Zasd: It seems like I am often looking for ways to send an impulse in to the world which I could describe as a first contact, a sign of vitality. My works deal with the trouble of being a lonesome person trying to live in this world. I try to connect myself with the world, I put things together, I meet people in order to produce works that can stand on their own. Everything I do has to do with shaping the world in terms of producing space in which I think I can live better. I am a Stadtpflanze (city flower). Good life and art education was not where I started. I grew up under difficult conditions. Doing something creative and active was my strategy to survive serious threats that were real to me. I need to stay vital. Up to now I was not able to sit still and wait for the darkness to overwhelm me.
Did your art education influence your thoughts and your graffiti writing?
Zasd: My studies of sculpture and art has given me a free space. I worked intense and creative for six years and became clear about many things. I think it’s good to exchange ideas with others who study there, and have very different ideas.
The study was free. They left me alone but also challenged me. But they didn’t educate me for the art market. At that time I developed a relationship between sculpture and writing.

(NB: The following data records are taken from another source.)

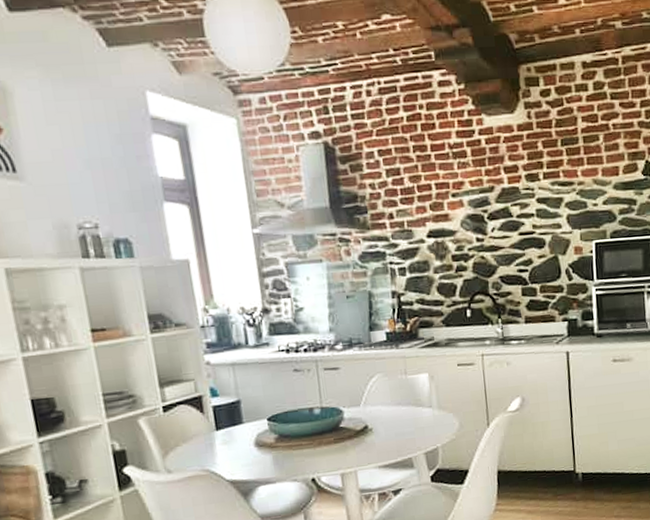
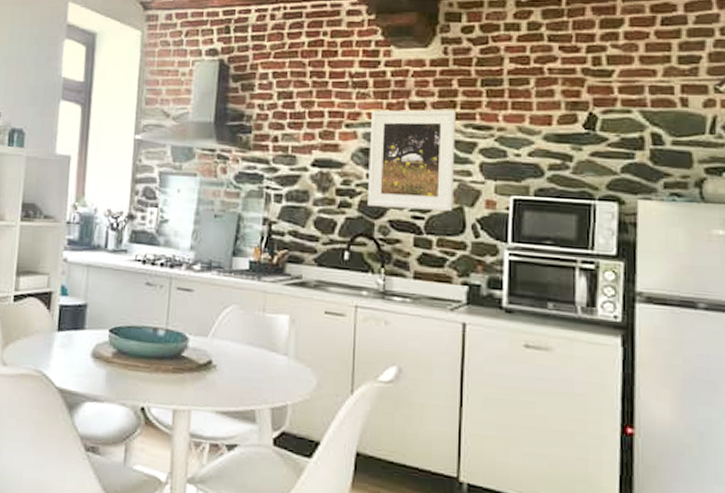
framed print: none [473,170,550,267] -> present [368,109,456,211]

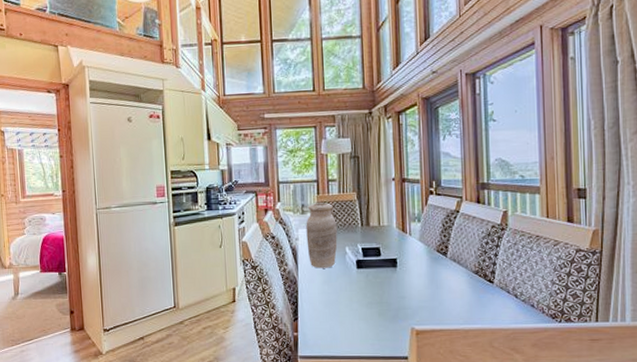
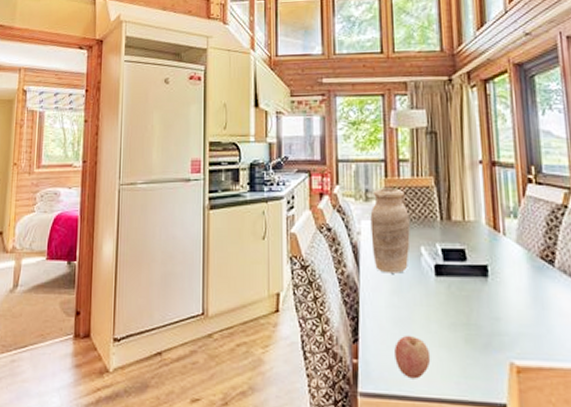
apple: none [325,313,353,344] -> present [394,335,431,379]

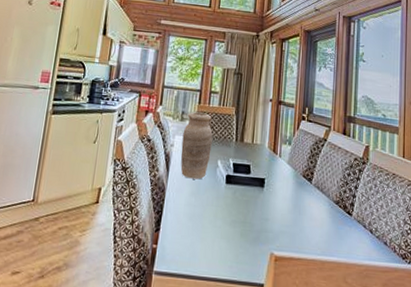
apple: present [394,335,431,379] -> none [186,228,214,263]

I’m indebted to Prof. Berndt Wilde and Prof. Inge Mahn, who then taught at the Art Academy in Berlin Weissensee.
Do you differ between writing and contemporary art?
Zasd: Writing can be art if it steps out from the craftsmanship and a ”trendy” or ”gangster” outward teenage rebellion. I think it is also about experience and living through certain phaces in the life of a writer. In the beginning being there is everything. Then, being up there – and get fame. And then?
When the widened study of writing; names, tags et cetera, the letter forms of graffiti and it’s elements like the letter itself, urban spots, personal and foreign handstyles, creation and destruction, including social aspects and feelings from life, the ambivalence of innocence and guilt in youth and in later life and much more is reflected and transcended, then that might perhaps be art.
There is no red thread, but new forms are developing, old forms getting disassembled, caress of traditions and the perfection of established graffiti forms. Executed with devotion all can finally open our eyes and enrich our own lives.
In some of your work you mix visual art and music. What is the biggest challenge in working with musicians?
Zasd: It is a way to communicate with each other just as if you need to communicate with somebody whose language you are not able to speak. But you like the sound of this strange language. And you try to get together somehow. Meeting the musicians in live sessions demands me to leave everything I normally do behind in order to experience something I could not imagine before. I am failing to do so quite often.
What’s up next?
Zasd: I am working on a small book which is showing objects that got transformed in a chain of action during walks through some cities. I am figuring out how things might be connected to each other. I use instant photography to document this whole thing.